Once we have seen or felt a hint of love, we want more of it.”
How true! When my insecurities kick in, I look to others for affirmation of my worth. I measure your love for me by how much attention you pay me; my insecurities make me self-centered—it becomes all about me.
But Nouwen goes further, “It is very hard for love not to become possessive because our hearts look for perfect love and no human being is capable of that. Only God can offer perfect love. Therefore, the art of loving includes the art of giving one another space. When we invade one another’s space and do not allow the other to be his or her own free person, we cause great suffering in our relationships. But when we give another space to move and share our gifts, true intimacy becomes possible.”

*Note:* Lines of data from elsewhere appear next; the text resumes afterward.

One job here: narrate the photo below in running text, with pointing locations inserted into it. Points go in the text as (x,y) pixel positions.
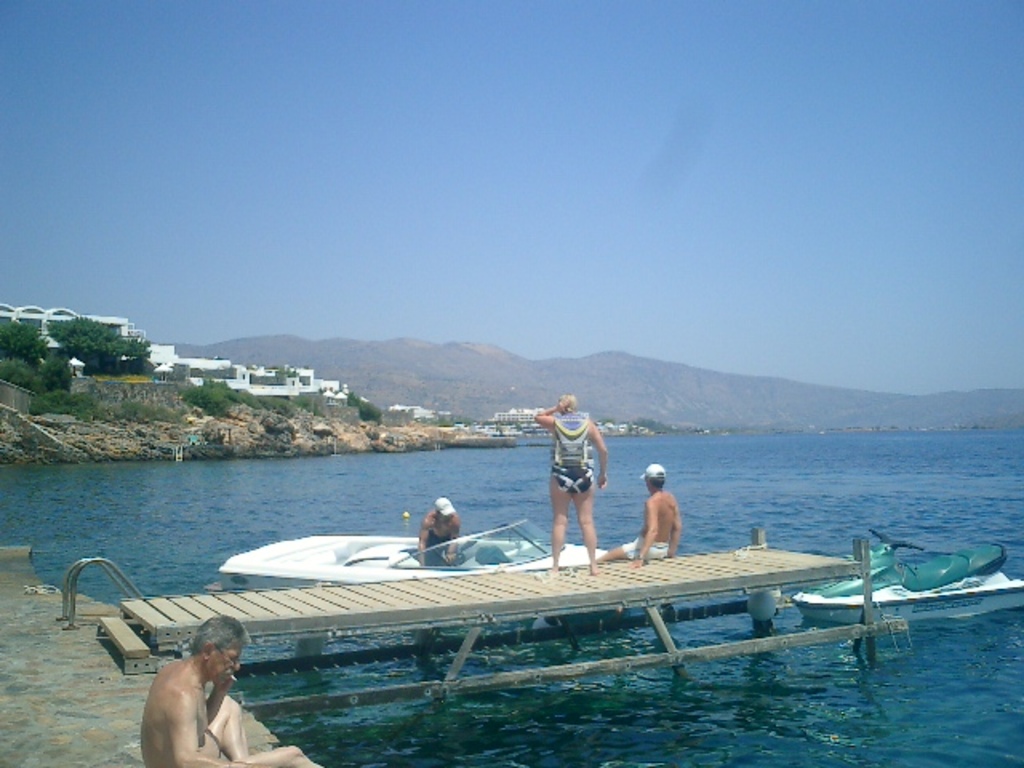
At the bottom of the image (690,674) there is water (712,680), above the water (833,674) there are some boats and few people (250,757) are standing and sitting. Behind them there are some hills (184,353) and trees (76,339) and buildings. At the top of the image (632,10) there is sky (510,283).
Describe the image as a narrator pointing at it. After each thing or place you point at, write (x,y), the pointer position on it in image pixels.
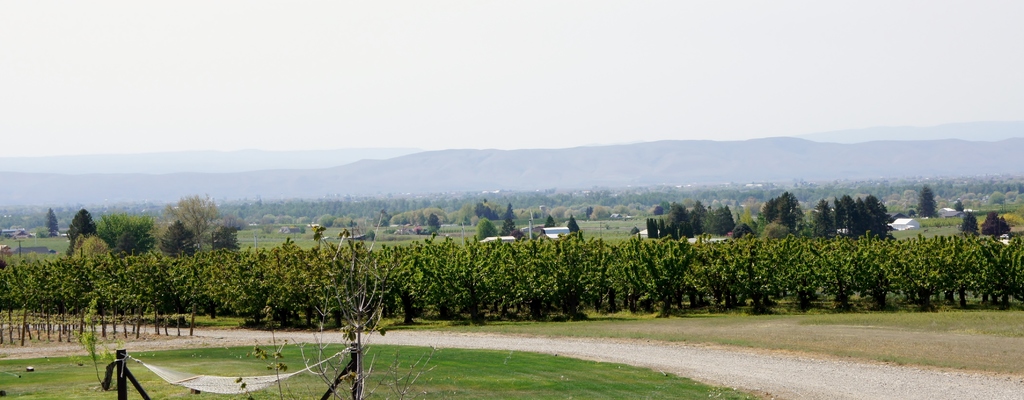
In this picture I can see trees (383,262), buildings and hills (274,153) and a cloudy sky (403,79) and I can see poles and grass (421,376) on the ground (533,362).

There are many couples at my church who I admire tremendously. They are together, but not possessive. We don’t have assigned Sunday School classes based upon age or marital status, so these couples attend different classes based upon the individual ministries that God has called them to, often driving two cars to church! When one has to work late, the other still comes to our small group meeting during the week. You are just as likely to find the wife serving on our Vestry (elected Council) as the husband.
There is no doubt that these couples are joined together as one under God’s eyes. But, each of them knows that God loves them as His individual children. They give each other the freedom to carry out their ministries together, but also separately, providing true intimacy.
I pray that I will be an example to others by not possessing my friends.